[Stored data]
* * * * * * *

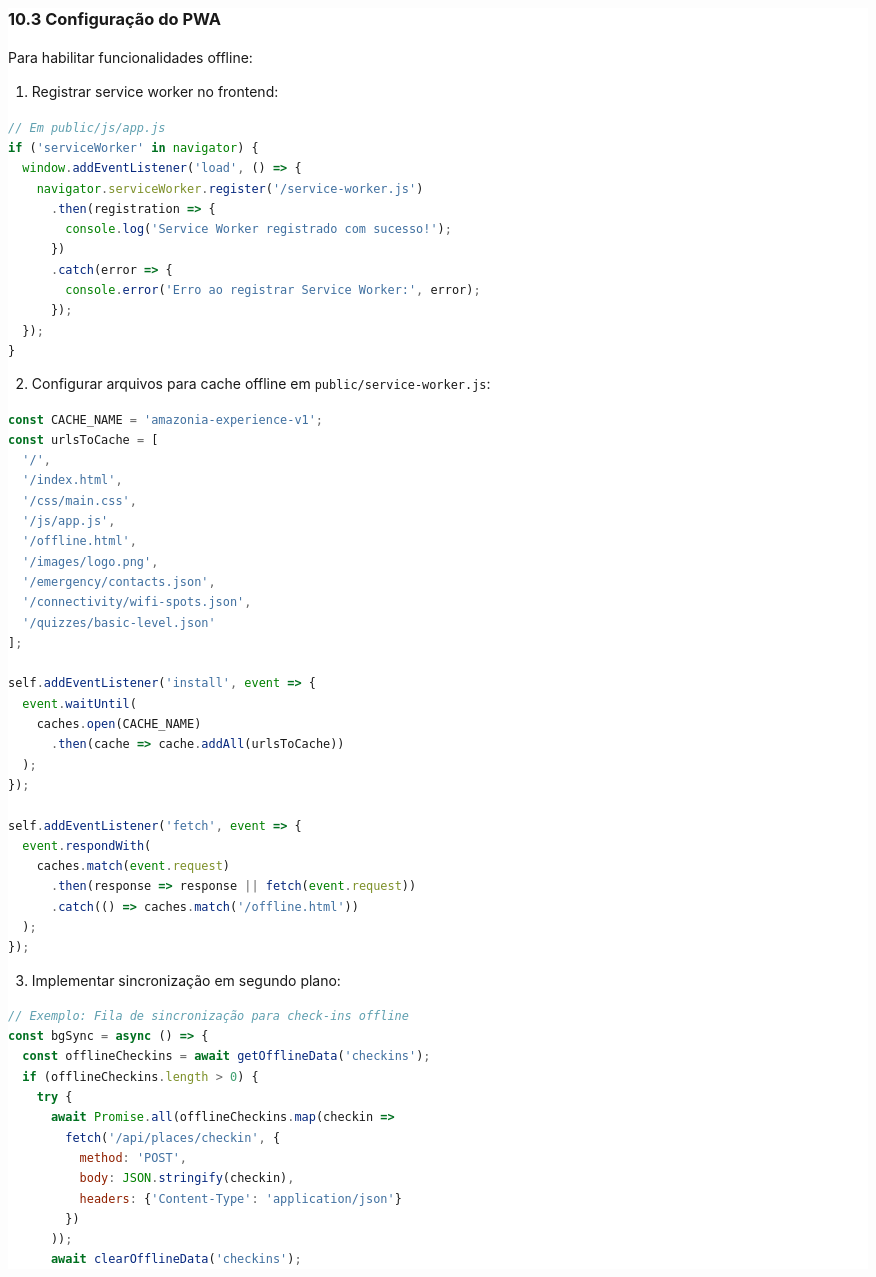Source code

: 
### 10.3 Configuração do PWA
Para habilitar funcionalidades offline:

1. Registrar service worker no frontend:
```javascript
// Em public/js/app.js
if ('serviceWorker' in navigator) {
  window.addEventListener('load', () => {
    navigator.serviceWorker.register('/service-worker.js')
      .then(registration => {
        console.log('Service Worker registrado com sucesso!');
      })
      .catch(error => {
        console.error('Erro ao registrar Service Worker:', error);
      });
  });
}
```

2. Configurar arquivos para cache offline em `public/service-worker.js`:
```javascript
const CACHE_NAME = 'amazonia-experience-v1';
const urlsToCache = [
  '/',
  '/index.html',
  '/css/main.css',
  '/js/app.js',
  '/offline.html',
  '/images/logo.png',
  '/emergency/contacts.json',
  '/connectivity/wifi-spots.json',
  '/quizzes/basic-level.json'
];

self.addEventListener('install', event => {
  event.waitUntil(
    caches.open(CACHE_NAME)
      .then(cache => cache.addAll(urlsToCache))
  );
});

self.addEventListener('fetch', event => {
  event.respondWith(
    caches.match(event.request)
      .then(response => response || fetch(event.request))
      .catch(() => caches.match('/offline.html'))
  );
});
```

3. Implementar sincronização em segundo plano:
```javascript
// Exemplo: Fila de sincronização para check-ins offline
const bgSync = async () => {
  const offlineCheckins = await getOfflineData('checkins');
  if (offlineCheckins.length > 0) {
    try {
      await Promise.all(offlineCheckins.map(checkin => 
        fetch('/api/places/checkin', {
          method: 'POST',
          body: JSON.stringify(checkin),
          headers: {'Content-Type': 'application/json'}
        })
      ));
      await clearOfflineData('checkins');
```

* * * * * * *

__Problem to solve__
All lines above must be repeated exactly, and the pictures must be omitted.

__Answer space__
Source code

: 
### 10.3 Configuração do PWA
Para habilitar funcionalidades offline:

1. Registrar service worker no frontend:
```javascript
// Em public/js/app.js
if ('serviceWorker' in navigator) {
  window.addEventListener('load', () => {
    navigator.serviceWorker.register('/service-worker.js')
      .then(registration => {
        console.log('Service Worker registrado com sucesso!');
      })
      .catch(error => {
        console.error('Erro ao registrar Service Worker:', error);
      });
  });
}
```

2. Configurar arquivos para cache offline em `public/service-worker.js`:
```javascript
const CACHE_NAME = 'amazonia-experience-v1';
const urlsToCache = [
  '/',
  '/index.html',
  '/css/main.css',
  '/js/app.js',
  '/offline.html',
  '/images/logo.png',
  '/emergency/contacts.json',
  '/connectivity/wifi-spots.json',
  '/quizzes/basic-level.json'
];

self.addEventListener('install', event => {
  event.waitUntil(
    caches.open(CACHE_NAME)
      .then(cache => cache.addAll(urlsToCache))
  );
});

self.addEventListener('fetch', event => {
  event.respondWith(
    caches.match(event.request)
      .then(response => response || fetch(event.request))
      .catch(() => caches.match('/offline.html'))
  );
});
```

3. Implementar sincronização em segundo plano:
```javascript
// Exemplo: Fila de sincronização para check-ins offline
const bgSync = async () => {
  const offlineCheckins = await getOfflineData('checkins');
  if (offlineCheckins.length > 0) {
    try {
      await Promise.all(offlineCheckins.map(checkin => 
        fetch('/api/places/checkin', {
          method: 'POST',
          body: JSON.stringify(checkin),
          headers: {'Content-Type': 'application/json'}
        })
      ));
      await clearOfflineData('checkins');
```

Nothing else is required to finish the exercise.